Não obtive resposta.

— O que aconteceu? — sua voz de desprezo tornou ao som fraterno.

Não respondi. Apenas a encarei. Meus olhos falavam por mim.

Vi que seu rosto tomou uma feição emotiva, o par de joias brilhantes se encharcaram e seus lábios se afinaram ligeiramente.

— Foi por isso que parti sem dizer nada. Não queria que se preocupassem nem que sofressem por algo que não poderiam fazer, algo que somente eu teria que viver...

— Já parou para pensar que você não precisa suportar o peso do mundo sozinho?

— Já parou para pensar que quando você ama alguém tudo o que você menos quer é incomodá-la com dores que podem ser evitadas?

— O que isso significa?

— Eu te amo... — falei em meio ao choro —. E não queria que me visse sem saber o que fazer... Não queria que se sentisse mal por mim embora eu tenha causado uma dor maior... Mas se puder, se conseguir, quero que me perdoe.

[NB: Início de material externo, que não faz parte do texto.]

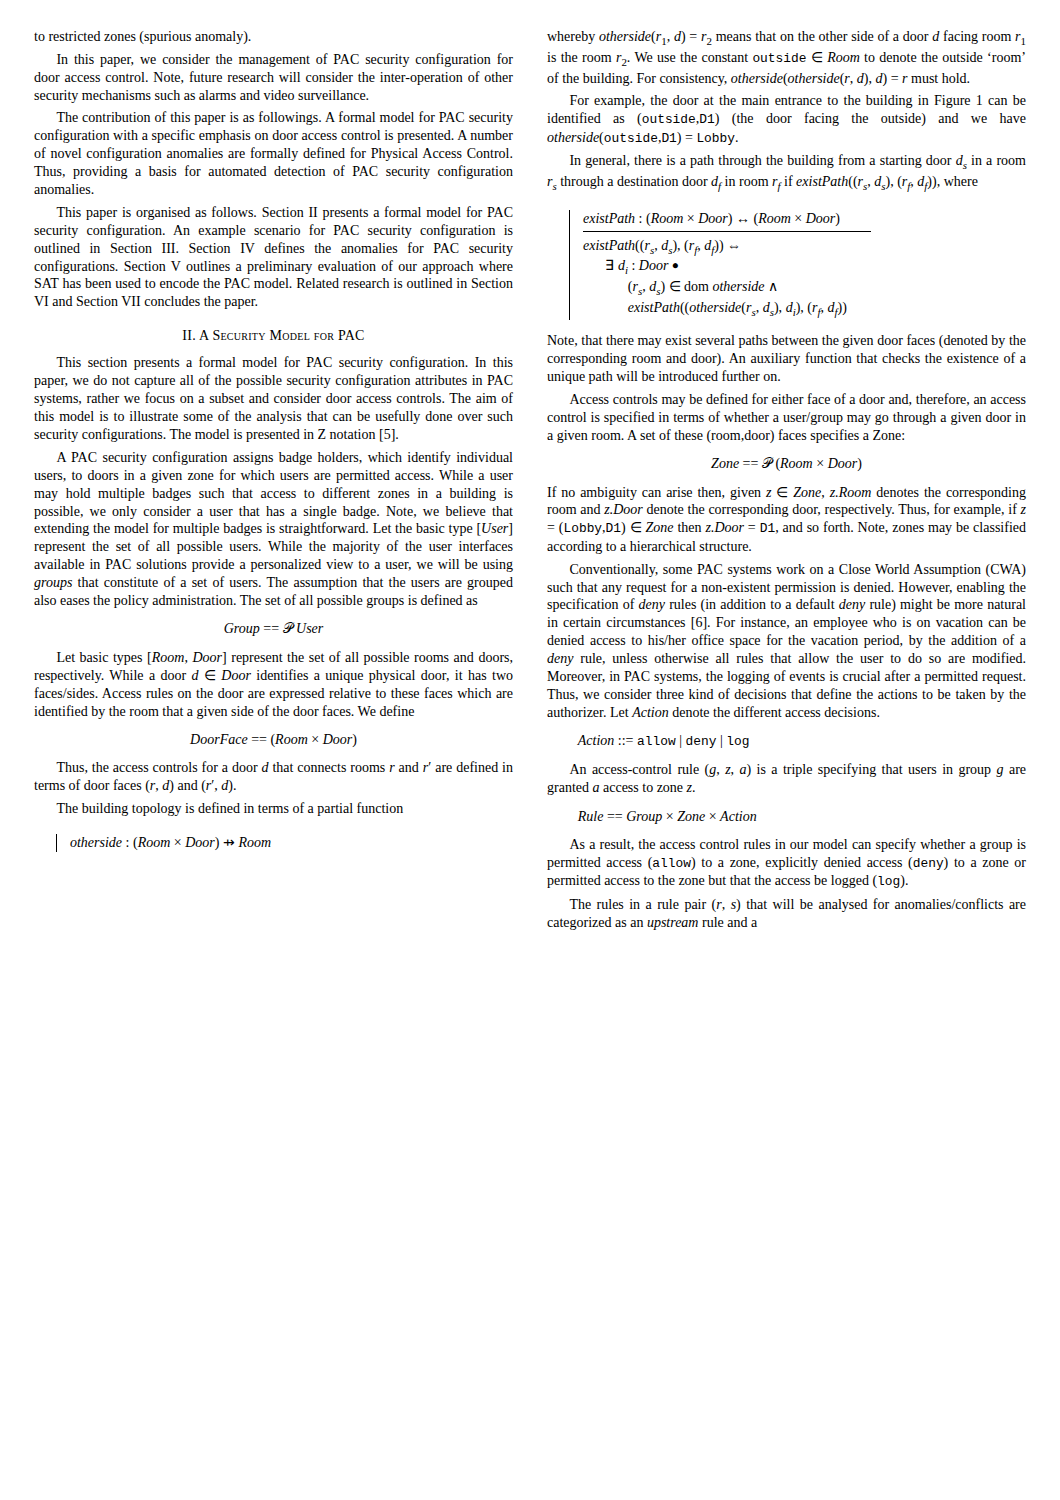to restricted zones (spurious anomaly).
In this paper, we consider the management of PAC security configuration for door access control. Note, future research will consider the inter-operation of other security mechanisms such as alarms and video surveillance.
The contribution of this paper is as followings. A formal model for PAC security configuration with a specific emphasis on door access control is presented. A number of novel configuration anomalies are formally defined for Physical Access Control. Thus, providing a basis for automated detection of PAC security configuration anomalies.
This paper is organised as follows. Section II presents a formal model for PAC security configuration. An example scenario for PAC security configuration is outlined in Section III. Section IV defines the anomalies for PAC security configurations. Section V outlines a preliminary evaluation of our approach where SAT has been used to encode the PAC model. Related research is outlined in Section VI and Section VII concludes the paper.
II. A Security Model for PAC
This section presents a formal model for PAC security configuration. In this paper, we do not capture all of the possible security configuration attributes in PAC systems, rather we focus on a subset and consider door access controls. The aim of this model is to illustrate some of the analysis that can be usefully done over such security configurations. The model is presented in Z notation [5].
A PAC security configuration assigns badge holders, which identify individual users, to doors in a given zone for which users are permitted access. While a user may hold multiple badges such that access to different zones in a building is possible, we only consider a user that has a single badge. Note, we believe that extending the model for multiple badges is straightforward. Let the basic type [User] represent the set of all possible users. While the majority of the user interfaces available in PAC solutions provide a personalized view to a user, we will be using groups that constitute of a set of users. The assumption that the users are grouped also eases the policy administration. The set of all possible groups is defined as
Group == 𝒫 User
Let basic types [Room, Door] represent the set of all possible rooms and doors, respectively. While a door d ∈ Door identifies a unique physical door, it has two faces/sides. Access rules on the door are expressed relative to these faces which are identified by the room that a given side of the door faces. We define
DoorFace == (Room × Door)
Thus, the access controls for a door d that connects rooms r and r′ are defined in terms of door faces (r, d) and (r′, d).
The building topology is defined in terms of a partial function
otherside : (Room × Door) ⇸ Room
whereby otherside(r 1, d) = r 2 means that on the other side of a door d facing room r 1 is the room r 2. We use the constant outside ∈ Room to denote the outside ‘room’ of the building. For consistency, otherside(otherside(r, d), d) = r must hold.
For example, the door at the main entrance to the building in Figure 1 can be identified as (outside,D1) (the door facing the outside) and we have otherside(outside,D1) = Lobby.
In general, there is a path through the building from a starting door ds in a room rs through a destination door df in room rf if existPath((rs, ds), (rf, df)), where
existPath : (Room × Door) ↔ (Room × Door) existPath((rs, ds), (rf, df)) ⇔ ∃ di : Door ● (rs, ds) ∈ dom otherside ∧ existPath((otherside(rs, ds), di), (rf, df))
Note, that there may exist several paths between the given door faces (denoted by the corresponding room and door). An auxiliary function that checks the existence of a unique path will be introduced further on.
Access controls may be defined for either face of a door and, therefore, an access control is specified in terms of whether a user/group may go through a given door in a given room. A set of these (room,door) faces specifies a Zone:
Zone == 𝒫 (Room × Door)
If no ambiguity can arise then, given z ∈ Zone, z.Room denotes the corresponding room and z.Door denote the corresponding door, respectively. Thus, for example, if z = (Lobby,D1) ∈ Zone then z.Door = D1, and so forth. Note, zones may be classified according to a hierarchical structure.
Conventionally, some PAC systems work on a Close World Assumption (CWA) such that any request for a non-existent permission is denied. However, enabling the specification of deny rules (in addition to a default deny rule) might be more natural in certain circumstances [6]. For instance, an employee who is on vacation can be denied access to his/her office space for the vacation period, by the addition of a deny rule, unless otherwise all rules that allow the user to do so are modified. Moreover, in PAC systems, the logging of events is crucial after a permitted request. Thus, we consider three kind of decisions that define the actions to be taken by the authorizer. Let Action denote the different access decisions.
Action ::= allow | deny | log
An access-control rule (g, z, a) is a triple specifying that users in group g are granted a access to zone z.
Rule == Group × Zone × Action
As a result, the access control rules in our model can specify whether a group is permitted access (allow) to a zone, explicitly denied access (deny) to a zone or permitted access to the zone but that the access be logged (log).
The rules in a rule pair (r, s) that will be analysed for anomalies/conflicts are categorized as an upstream rule and a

Ela se aproximou com a delicadeza de sempre.

Trouxe os dedos finos aos meus olhos.

Limpou as lágrimas que insistiam em cair.

Sorriu lindamente.

E me beijou mais uma vez.

— Amar é compartilhar com o outro a sua fraqueza — seu sorriso se manteve — e ser a força que o outro precisa — abraçou-me —. Lembre-se disso antes de fugir...

E, então, entendi mais um pouco sobre o amor. Esse sentimento que nasce do nada e se torna nosso dominador.